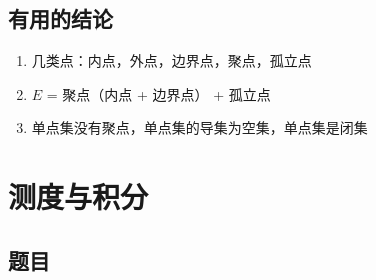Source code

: \documentclass{article}
\begin{document}
\subsection{有用的结论}
\begin{enumerate}
    \item 几类点：内点，外点，边界点，聚点，孤立点
    \item $E$ = 聚点（内点 + 边界点） + 孤立点
    
    \item 单点集没有聚点，单点集的导集为空集，单点集是闭集
\end{enumerate}

\section{测度与积分}
\subsection{题目}
\end{document}
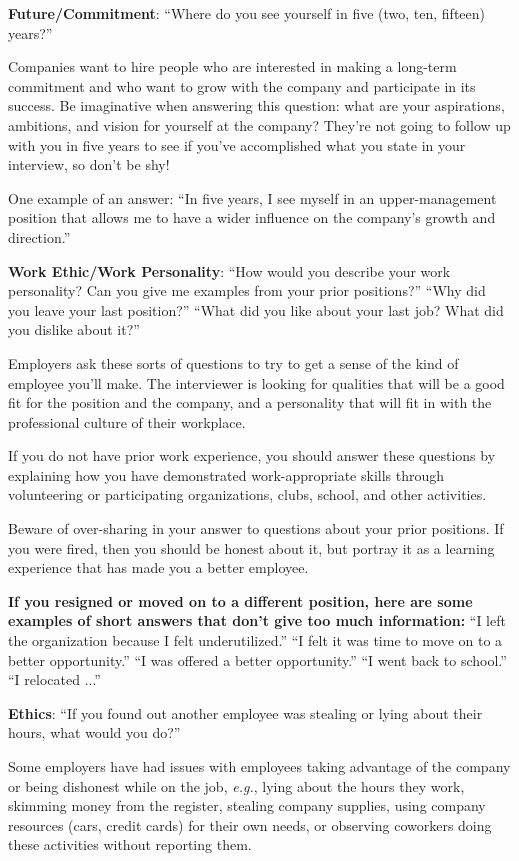 \textbf{Future/Commitment}: 
\break ``Where do you see yourself in five (two, ten, fifteen) years?''

Companies want to hire people who are interested in making a long-term commitment and who want to grow with the company and participate in its success. Be imaginative when answering this question: what are your aspirations, ambitions, and vision for yourself at the company? They're not going to follow up with you in five years to see if you've accomplished what you state in your interview, so don't be shy! 

One example of an answer:
\break ``In five years, I see myself in an upper-management position that allows me to have a wider influence on the company's growth and direction.''

\textbf{Work Ethic/Work Personality}: 
\break ``How would you describe your work personality? Can you give me examples from your prior positions?'' 
\break ``Why did you leave your last position?'' 
\break ``What did you like about your last job? What did you dislike about it?''

Employers ask these sorts of questions to try to get a sense of the kind of employee you'll make. The interviewer is looking for qualities that will be a good fit for the position and the company, and a personality that will fit in with the professional culture of their workplace.

If you do not have prior work experience, you should answer these questions by explaining how you have demonstrated work-appropriate skills through volunteering or participating organizations, clubs, school, and other activities.

Beware of over-sharing in your answer to questions about your prior positions. If you were fired, then you should be honest about it, but portray it as a learning experience that has made you a better employee.

\textbf{If you resigned or moved on to a different position, here are some examples of short answers that don't give too much information:}
\break ``I left the organization because I felt underutilized.''
\break ``I felt it was time to move on to a better opportunity.'' 
\break ``I was offered a better opportunity.''
\break ``I went back to school.'' 
\break ``I relocated ...''

\textbf{Ethics}: ``If you found out another employee was stealing or lying about their hours, what would you do?''

Some employers have had issues with employees taking advantage of the company or being dishonest while on the job, \textit{e.g.}, lying about the hours they work, skimming money from the register, stealing company supplies, using company resources (cars, credit cards) for their own needs, or observing coworkers doing these activities without reporting them.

# TO-DO ITEM
The expected answer is a copy of each line in the listing above that contains "school".

# ANSWER TO THE EXERCISE
If you do not have prior work experience, you should answer these questions by explaining how you have demonstrated work-appropriate skills through volunteering or participating organizations, clubs, school, and other activities.
\break ``I went back to school.'' 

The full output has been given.